Around 200 women were trafficked from Brazil to foreign countries by a gang based in São Paulo, which was uncovered due to a cloned credit card being used to buy flights for the victims.
In late April, Brazilian authorities carried out Operation Harem BR, arresting four people in different cities. One alleged accomplice was detained in Portugal, according to Brazil's official news agency.
The group of traffickers reportedly targeted women, including minors, on social media and contacted them with false job offers from companies selling make-up and beauty products, Globo reported.
But in an unusual twist, the group was only discovered thanks to an earlier operation investigating credit card fraud, during which it was found that a cloned bank card had been used to buy flights for two women to Qatar.
Investigators tracked down the two women who revealed they had been victims of sex trafficking.

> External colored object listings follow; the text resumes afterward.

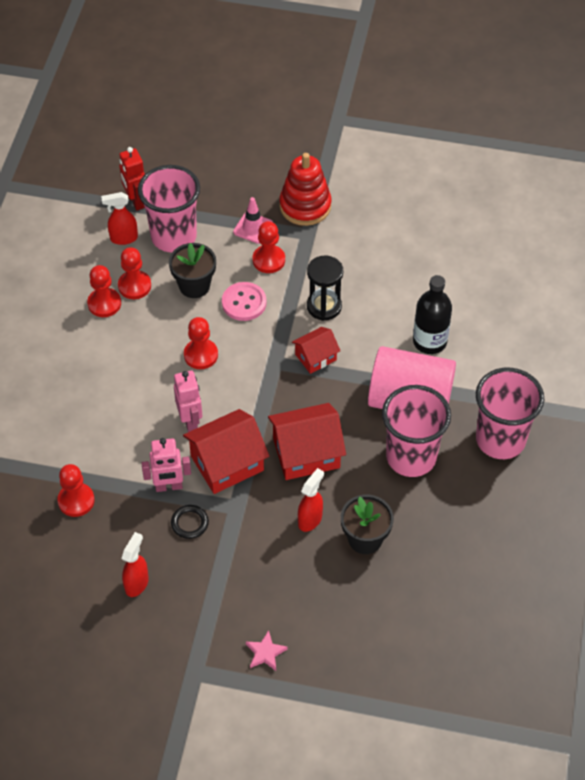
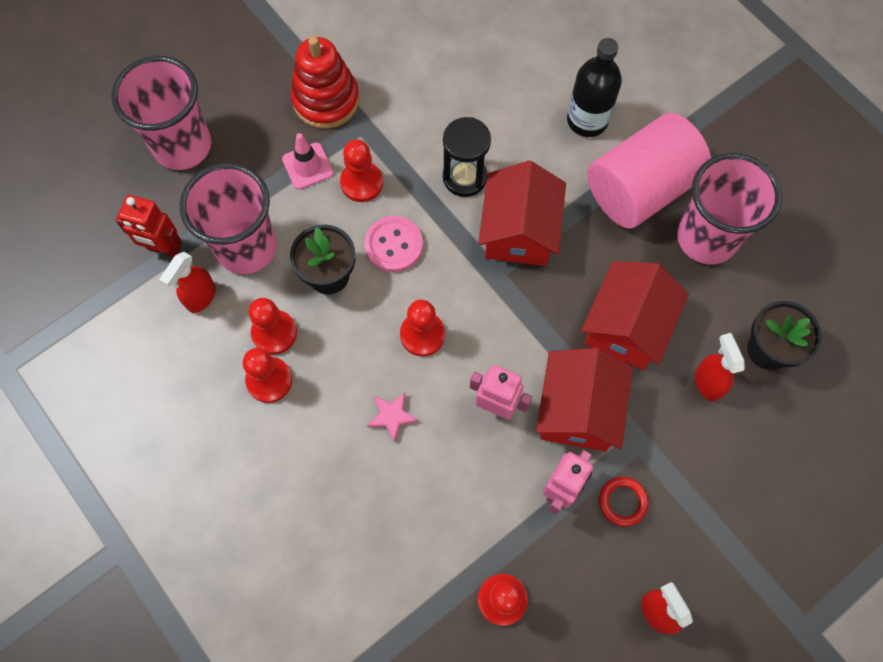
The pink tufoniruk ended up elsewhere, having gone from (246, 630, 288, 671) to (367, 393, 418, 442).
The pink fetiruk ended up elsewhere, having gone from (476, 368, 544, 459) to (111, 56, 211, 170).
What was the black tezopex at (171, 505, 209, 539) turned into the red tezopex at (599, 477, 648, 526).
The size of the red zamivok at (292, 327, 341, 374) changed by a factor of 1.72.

Text messages released by police to the media seemed to reveal one of the suspects, Rodrigo Cotait, stating that he could "export women" to the United States, the Middle East, Australia, China, South Korea, New Zealand, Europe and Bolivia.
Authorities also believe the group may have had connections to beauty pageants, allowing it to find potential targets there. On April 29, another suspect, Maria de Fátima Abranches Castro, organizer of a regional beauty pageant, Miss Goiás, was accused of being part of the trafficking ring.
Once contacted, the women were pressured to accept to take trips abroad for a few weeks, where they would be forced into sex work before returning home. A suspect arrested in Foz do Iguaçu, in the southern state of Paraná, was reportedly in charge of trafficking children to Paraguay.
In 2018, Operation Nascostos began investigating a sophisticated ring of fraudsters who cloned credit cards and official documents while posing as Brazilian judges to purchase international flights for third-parts with little scrutiny.
InSight Crime Analysis
While sex trafficking has been a pervasive problem for Brazil, this case presented two interesting details – the fact that some of the women were bound for poorer Latin American countries and that they traveled abroad for weeks at a time but seem to have been able to return home.
As part of a long-term investigation along Brazil's shared border with Argentina and Paraguay, InSight Crime identified several hotspots for sex trafficking. Brazil's border states of Mato Grosso do Sul, Paraná and Rio Grande do Sul are all hubs for sex trafficking but this usually involves women from Bolivia, Paraguay and Argentina being brought into Brazil.
However, there have been reports about networks exploiting both Paraguayan and Brazilian minors at the popular tourist town of Foz do Iguaçu in Brazil.
Also, many large-scale sex trafficking rings send women abroad for far longer periods and forcing them to work to clear arbitrary and exorbitant debt owed to their traffickers.
In Venezuela, traffickers have also lured numerous women with fake job offers before sending them on to Trinidad and Tobago, Mexico and beyond, with an increasing number of them having been killed.
A similar case in March 2021 saw a group of traffickers brought down in Uruguay after they sent at least 29 women to Spain, where they were held captive and forced into sex work to pay off travel, room and board debts.